[Task statement] Beneath this task are records; count the lines among them that contain the word "лобелии" and answer with the number only.

Extracted information Start Marker

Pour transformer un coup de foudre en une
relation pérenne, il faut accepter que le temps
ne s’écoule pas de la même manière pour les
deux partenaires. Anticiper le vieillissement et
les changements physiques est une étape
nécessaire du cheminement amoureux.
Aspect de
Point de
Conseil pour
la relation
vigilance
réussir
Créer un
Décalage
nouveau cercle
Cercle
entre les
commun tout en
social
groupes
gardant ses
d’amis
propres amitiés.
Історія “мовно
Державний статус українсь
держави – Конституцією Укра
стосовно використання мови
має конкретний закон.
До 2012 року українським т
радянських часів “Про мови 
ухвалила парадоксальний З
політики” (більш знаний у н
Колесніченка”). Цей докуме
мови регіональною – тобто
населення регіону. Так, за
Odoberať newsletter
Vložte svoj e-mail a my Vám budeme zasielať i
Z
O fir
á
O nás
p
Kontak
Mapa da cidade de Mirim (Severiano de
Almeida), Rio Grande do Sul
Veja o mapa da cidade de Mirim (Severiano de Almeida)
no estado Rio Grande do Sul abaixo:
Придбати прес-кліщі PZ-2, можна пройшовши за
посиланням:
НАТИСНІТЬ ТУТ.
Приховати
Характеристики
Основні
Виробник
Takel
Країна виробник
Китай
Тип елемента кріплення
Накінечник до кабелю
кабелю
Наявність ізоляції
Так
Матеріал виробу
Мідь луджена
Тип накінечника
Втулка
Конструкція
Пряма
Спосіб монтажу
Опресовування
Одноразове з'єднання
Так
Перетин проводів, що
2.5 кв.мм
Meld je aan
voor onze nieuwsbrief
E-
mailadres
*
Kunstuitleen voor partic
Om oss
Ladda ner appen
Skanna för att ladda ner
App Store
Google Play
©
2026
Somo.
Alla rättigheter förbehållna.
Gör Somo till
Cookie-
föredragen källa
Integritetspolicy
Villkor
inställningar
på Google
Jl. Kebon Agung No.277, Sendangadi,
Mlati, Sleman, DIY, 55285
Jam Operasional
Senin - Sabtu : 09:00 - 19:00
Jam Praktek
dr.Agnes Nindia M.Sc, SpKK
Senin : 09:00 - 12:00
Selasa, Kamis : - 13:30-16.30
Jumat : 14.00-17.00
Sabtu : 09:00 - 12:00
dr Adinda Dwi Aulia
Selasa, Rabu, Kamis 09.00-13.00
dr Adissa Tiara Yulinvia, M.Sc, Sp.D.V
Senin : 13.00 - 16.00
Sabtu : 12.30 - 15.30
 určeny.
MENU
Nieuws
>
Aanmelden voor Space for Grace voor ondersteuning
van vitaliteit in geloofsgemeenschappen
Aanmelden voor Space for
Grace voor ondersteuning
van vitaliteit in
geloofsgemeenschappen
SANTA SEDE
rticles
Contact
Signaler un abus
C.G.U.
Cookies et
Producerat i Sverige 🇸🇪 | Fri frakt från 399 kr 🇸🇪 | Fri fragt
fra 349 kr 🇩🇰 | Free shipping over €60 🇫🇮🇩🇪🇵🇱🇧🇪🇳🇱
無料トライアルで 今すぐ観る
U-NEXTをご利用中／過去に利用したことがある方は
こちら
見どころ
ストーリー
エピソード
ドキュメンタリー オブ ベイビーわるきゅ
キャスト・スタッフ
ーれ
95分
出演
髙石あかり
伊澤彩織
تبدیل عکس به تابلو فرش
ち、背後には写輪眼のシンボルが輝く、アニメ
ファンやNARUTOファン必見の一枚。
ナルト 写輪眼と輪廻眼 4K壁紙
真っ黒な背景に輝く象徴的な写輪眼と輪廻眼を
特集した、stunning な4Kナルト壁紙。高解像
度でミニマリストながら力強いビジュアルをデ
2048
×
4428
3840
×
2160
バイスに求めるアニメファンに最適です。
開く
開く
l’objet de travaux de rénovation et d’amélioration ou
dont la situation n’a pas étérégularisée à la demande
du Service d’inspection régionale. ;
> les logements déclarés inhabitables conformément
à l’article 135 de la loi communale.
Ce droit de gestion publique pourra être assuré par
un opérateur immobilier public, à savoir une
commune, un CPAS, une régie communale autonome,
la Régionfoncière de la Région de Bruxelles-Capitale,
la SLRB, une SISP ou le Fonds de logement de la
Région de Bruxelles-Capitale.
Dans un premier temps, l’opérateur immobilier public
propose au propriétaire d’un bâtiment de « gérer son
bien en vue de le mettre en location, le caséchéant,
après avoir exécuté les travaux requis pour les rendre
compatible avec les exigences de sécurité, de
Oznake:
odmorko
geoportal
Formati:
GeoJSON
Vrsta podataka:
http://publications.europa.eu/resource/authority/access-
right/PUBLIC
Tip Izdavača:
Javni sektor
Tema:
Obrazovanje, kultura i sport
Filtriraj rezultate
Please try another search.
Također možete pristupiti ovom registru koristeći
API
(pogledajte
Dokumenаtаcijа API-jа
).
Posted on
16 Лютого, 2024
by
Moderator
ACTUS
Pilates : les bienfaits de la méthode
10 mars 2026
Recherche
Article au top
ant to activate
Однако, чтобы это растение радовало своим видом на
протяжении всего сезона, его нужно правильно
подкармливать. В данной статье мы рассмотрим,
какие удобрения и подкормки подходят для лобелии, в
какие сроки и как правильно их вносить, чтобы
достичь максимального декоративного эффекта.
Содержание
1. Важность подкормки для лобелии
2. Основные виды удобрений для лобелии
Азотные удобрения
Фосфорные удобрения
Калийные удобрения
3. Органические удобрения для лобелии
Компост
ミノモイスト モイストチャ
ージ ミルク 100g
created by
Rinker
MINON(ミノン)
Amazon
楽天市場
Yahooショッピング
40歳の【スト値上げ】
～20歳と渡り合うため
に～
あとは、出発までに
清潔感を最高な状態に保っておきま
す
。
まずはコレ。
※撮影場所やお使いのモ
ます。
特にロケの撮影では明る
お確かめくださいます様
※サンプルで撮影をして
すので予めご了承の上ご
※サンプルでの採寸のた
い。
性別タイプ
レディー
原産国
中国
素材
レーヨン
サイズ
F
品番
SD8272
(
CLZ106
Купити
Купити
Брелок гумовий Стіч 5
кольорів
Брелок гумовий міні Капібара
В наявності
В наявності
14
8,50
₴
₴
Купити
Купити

Extracted information End Marker

[Solution for this problem] 4